Yes. There will come a point where his unit will get moved to Hawaii, but at but he'll spend most of the time in Prince Rupert, Canada.

Steve Buetow:

Which is just across the bay from Alaska.

Hans Buetow:

So he's military police up there. So he may have had an easier time saving

Cathy de Moll:

letters than my third day. In the battle of the bulge, he was move on the move, and he didn't receive a lot of the letters because most of his letters said, I haven't heard from you. I haven't heard from you. Oh, inter

Hans Buetow:

oh, interesting. Yeah. The we've found that the the talk about the reliability of the mail service is when did you get this, when did you not, is a really big topic. Actually, it's a great segue because we we always start with looking at the at the envelopes, and you haven't seen one of these yet. No.

* _Information supplied_

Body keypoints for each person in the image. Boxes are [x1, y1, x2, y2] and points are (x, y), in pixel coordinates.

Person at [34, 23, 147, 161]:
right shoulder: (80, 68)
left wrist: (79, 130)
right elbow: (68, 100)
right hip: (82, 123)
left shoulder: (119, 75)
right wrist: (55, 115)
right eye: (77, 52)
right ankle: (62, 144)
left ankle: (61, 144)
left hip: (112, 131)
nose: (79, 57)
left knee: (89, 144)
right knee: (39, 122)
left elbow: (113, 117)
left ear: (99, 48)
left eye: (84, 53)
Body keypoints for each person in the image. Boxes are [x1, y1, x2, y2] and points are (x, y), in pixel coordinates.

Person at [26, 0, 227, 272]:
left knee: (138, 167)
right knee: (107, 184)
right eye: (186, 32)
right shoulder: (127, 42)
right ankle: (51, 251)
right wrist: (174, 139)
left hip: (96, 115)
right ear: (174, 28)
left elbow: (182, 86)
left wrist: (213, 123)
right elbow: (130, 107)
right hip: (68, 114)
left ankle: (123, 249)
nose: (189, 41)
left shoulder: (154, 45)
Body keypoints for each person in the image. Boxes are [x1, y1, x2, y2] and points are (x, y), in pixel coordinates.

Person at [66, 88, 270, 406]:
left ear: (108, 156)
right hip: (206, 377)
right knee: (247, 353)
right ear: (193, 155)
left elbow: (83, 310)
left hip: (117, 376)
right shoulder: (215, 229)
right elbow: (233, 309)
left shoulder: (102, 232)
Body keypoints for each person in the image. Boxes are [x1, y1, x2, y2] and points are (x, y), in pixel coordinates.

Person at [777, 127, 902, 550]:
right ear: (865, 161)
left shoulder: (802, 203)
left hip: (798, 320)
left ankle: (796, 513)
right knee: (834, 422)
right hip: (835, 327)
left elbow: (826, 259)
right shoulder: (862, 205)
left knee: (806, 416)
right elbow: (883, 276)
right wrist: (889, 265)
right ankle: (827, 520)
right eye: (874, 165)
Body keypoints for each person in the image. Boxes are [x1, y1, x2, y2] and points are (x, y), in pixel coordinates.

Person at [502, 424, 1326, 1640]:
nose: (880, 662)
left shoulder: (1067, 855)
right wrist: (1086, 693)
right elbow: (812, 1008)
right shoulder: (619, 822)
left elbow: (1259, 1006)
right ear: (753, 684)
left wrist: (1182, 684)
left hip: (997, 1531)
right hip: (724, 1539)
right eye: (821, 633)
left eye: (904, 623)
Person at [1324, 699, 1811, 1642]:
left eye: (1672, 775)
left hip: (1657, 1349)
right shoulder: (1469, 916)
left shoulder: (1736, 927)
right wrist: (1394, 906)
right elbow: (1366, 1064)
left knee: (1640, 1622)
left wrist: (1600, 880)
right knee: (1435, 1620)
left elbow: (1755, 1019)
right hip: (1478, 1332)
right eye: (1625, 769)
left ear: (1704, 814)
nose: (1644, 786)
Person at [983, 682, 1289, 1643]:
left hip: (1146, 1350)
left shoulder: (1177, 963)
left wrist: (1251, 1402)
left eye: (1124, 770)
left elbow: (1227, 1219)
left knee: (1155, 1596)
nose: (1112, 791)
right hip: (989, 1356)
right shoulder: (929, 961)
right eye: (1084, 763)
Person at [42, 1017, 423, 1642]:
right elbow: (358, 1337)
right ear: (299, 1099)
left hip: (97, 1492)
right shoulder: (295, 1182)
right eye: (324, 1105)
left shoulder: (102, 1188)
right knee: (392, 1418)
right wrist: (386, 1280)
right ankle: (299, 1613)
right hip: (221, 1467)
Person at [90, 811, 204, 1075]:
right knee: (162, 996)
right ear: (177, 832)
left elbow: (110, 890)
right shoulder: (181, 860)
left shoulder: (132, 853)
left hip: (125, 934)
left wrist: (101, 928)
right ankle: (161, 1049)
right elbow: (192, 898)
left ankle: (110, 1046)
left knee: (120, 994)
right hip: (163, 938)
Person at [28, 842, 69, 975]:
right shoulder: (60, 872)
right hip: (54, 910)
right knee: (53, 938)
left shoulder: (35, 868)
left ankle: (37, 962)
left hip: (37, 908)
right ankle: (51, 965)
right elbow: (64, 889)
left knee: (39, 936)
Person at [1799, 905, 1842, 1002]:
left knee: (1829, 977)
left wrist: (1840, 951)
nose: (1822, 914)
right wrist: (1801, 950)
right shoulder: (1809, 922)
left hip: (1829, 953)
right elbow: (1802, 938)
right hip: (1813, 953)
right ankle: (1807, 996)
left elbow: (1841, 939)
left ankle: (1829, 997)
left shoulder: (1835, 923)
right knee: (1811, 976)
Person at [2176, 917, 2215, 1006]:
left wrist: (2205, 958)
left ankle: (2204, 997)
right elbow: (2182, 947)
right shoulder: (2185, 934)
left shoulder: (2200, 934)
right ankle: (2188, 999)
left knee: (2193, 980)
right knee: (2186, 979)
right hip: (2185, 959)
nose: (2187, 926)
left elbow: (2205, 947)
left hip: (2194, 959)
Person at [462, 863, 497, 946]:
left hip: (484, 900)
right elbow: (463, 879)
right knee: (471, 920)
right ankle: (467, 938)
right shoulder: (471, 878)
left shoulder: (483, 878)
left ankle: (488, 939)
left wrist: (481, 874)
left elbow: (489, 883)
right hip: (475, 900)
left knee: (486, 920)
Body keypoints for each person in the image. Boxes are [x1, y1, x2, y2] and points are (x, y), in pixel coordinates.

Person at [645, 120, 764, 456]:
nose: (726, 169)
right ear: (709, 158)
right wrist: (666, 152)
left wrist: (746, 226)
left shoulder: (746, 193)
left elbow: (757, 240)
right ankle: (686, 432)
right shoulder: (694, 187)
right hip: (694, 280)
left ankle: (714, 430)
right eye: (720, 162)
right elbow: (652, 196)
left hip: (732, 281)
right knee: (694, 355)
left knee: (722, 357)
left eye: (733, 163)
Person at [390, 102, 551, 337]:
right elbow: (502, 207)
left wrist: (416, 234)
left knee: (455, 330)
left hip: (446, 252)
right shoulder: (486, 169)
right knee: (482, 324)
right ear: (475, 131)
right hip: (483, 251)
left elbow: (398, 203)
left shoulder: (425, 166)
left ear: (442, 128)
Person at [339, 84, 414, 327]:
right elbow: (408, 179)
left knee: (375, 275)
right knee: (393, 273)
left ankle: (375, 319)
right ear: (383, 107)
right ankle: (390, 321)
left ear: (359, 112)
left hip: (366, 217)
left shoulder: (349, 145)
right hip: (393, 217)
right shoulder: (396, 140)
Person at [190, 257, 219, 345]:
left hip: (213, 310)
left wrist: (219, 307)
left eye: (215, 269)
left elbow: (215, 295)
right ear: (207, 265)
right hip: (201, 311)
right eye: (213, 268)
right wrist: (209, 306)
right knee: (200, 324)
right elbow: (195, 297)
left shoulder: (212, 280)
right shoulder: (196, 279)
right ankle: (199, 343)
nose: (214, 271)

* _Requirement_
Please reproduce the conversation about the wartime letters above word for word, from start to finish.

* _Solution for this task_
Yes. There will come a point where his unit will get moved to Hawaii, but at but he'll spend most of the time in Prince Rupert, Canada.

Steve Buetow:

Which is just across the bay from Alaska.

Hans Buetow:

So he's military police up there. So he may have had an easier time saving

Cathy de Moll:

letters than my third day. In the battle of the bulge, he was move on the move, and he didn't receive a lot of the letters because most of his letters said, I haven't heard from you. I haven't heard from you. Oh, inter

Hans Buetow:

oh, interesting. Yeah. The we've found that the the talk about the reliability of the mail service is when did you get this, when did you not, is a really big topic. Actually, it's a great segue because we we always start with looking at the at the envelopes, and you haven't seen one of these yet. No.